Interestingly, IBM is contributing more than 250,000 lines of code from its mainframe software to the open source community to open up the platform and drive innovation. Included in the code is the predictive analytics capabilities that constantly monitor the mainframe for unusual system behaviour and prevents issues from turning into failures.

In addition, IBM is creating a LinuxONE Developer Cloud with open access to the development community. They’re hoping that this will act as a platform for the creation, testing, and piloting of emerging applications. Lastly, IBM is introducing a new monthly subscription pricing model for these mainframes. The metered mainframe will be located in a customer’s data centre, and they will be charged depending on how much they uses the system, which is much like a cloud model. This financing option could dramatically lower the cost of entry for IBM’s mainframe systems.

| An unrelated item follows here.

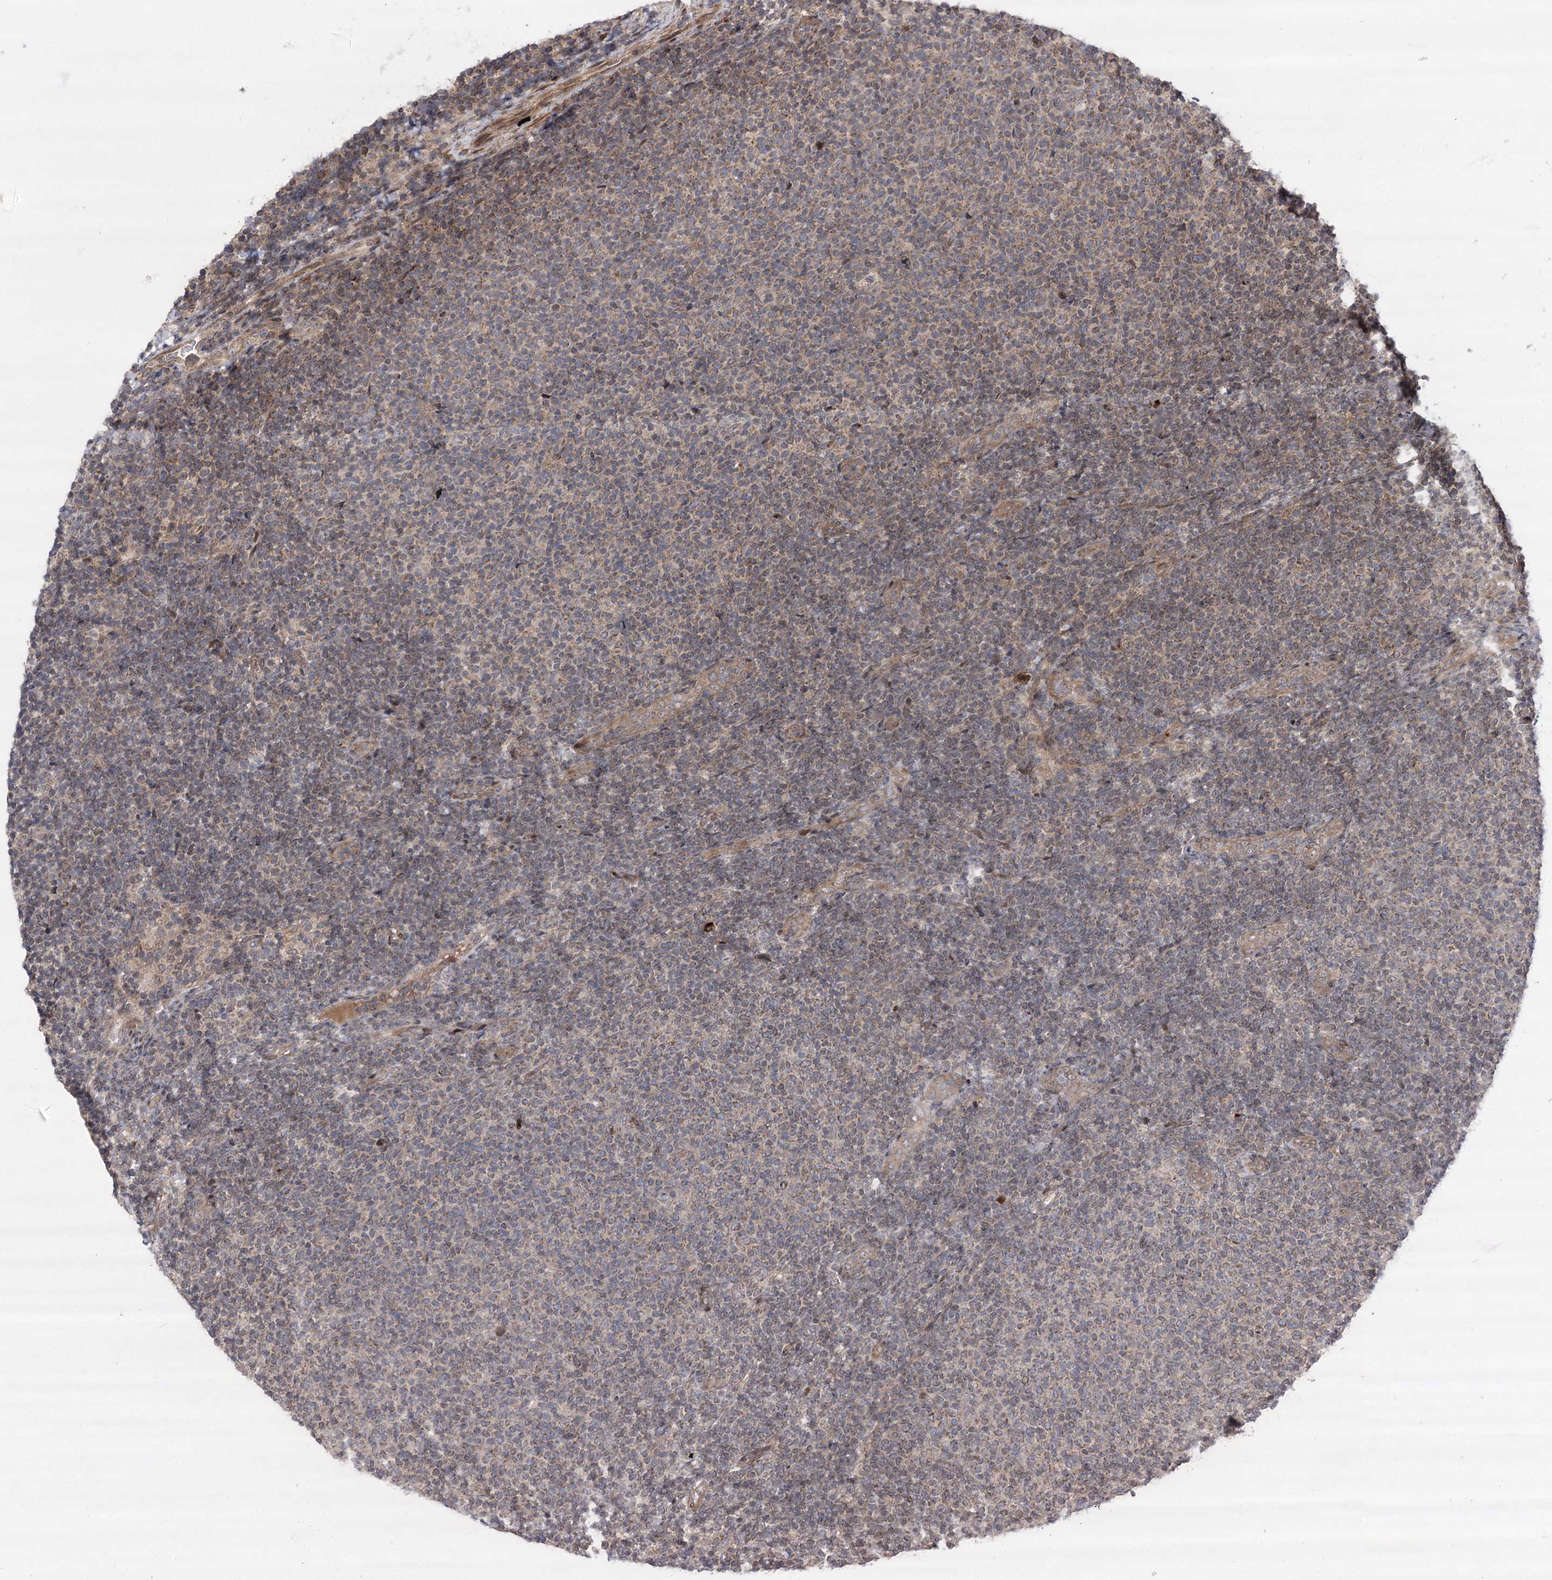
{"staining": {"intensity": "weak", "quantity": "<25%", "location": "cytoplasmic/membranous"}, "tissue": "lymphoma", "cell_type": "Tumor cells", "image_type": "cancer", "snomed": [{"axis": "morphology", "description": "Malignant lymphoma, non-Hodgkin's type, Low grade"}, {"axis": "topography", "description": "Lymph node"}], "caption": "High power microscopy micrograph of an immunohistochemistry histopathology image of low-grade malignant lymphoma, non-Hodgkin's type, revealing no significant positivity in tumor cells.", "gene": "TENM2", "patient": {"sex": "male", "age": 66}}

Going back to IBM’s recent finances: unit shipments plummeted by 37.8 percent in the fourth quarter of 2014 (compared to the same quarter in 2013) for all its servers, including x86 Intel-based servers, Power-based servers, and mainframes. And server revenues dropped by 27.1 percent for the same period. I’m sure they must have felt that they needed to pull something out of the bag to try to turn things around financially.

For many Linux users, migrating to zLinux has always come with the added price tag of running mainframe software and employing mainframe staff. IBM is claiming that, in the right usage scenario, LinuxONE can offer significant savings over x86-based systems, suggesting that it will cost half as much as public cloud environments at scale, when the systems are used to their full potential.

Will this lead to more sales? Does this herald the last days of z/OS? Is this the best thing to happen to Linux since Linux on z Systems (previously Linux on System z)? Answers to these and many other questions will turn up over the coming weeks and years. Certainly, IBM’s introduction of a usage-based payment plan means that LinuxONE has a lower the cost of entry than you might expect. And it broadens the prospective customer base for current mainframe users—especially because those new users will be able to continue using the open source software tools they are used to.

I think it’s a brilliant business decision that must meet most of the requirements of whatever focus group they used to discuss the idea. Great thinking IBM.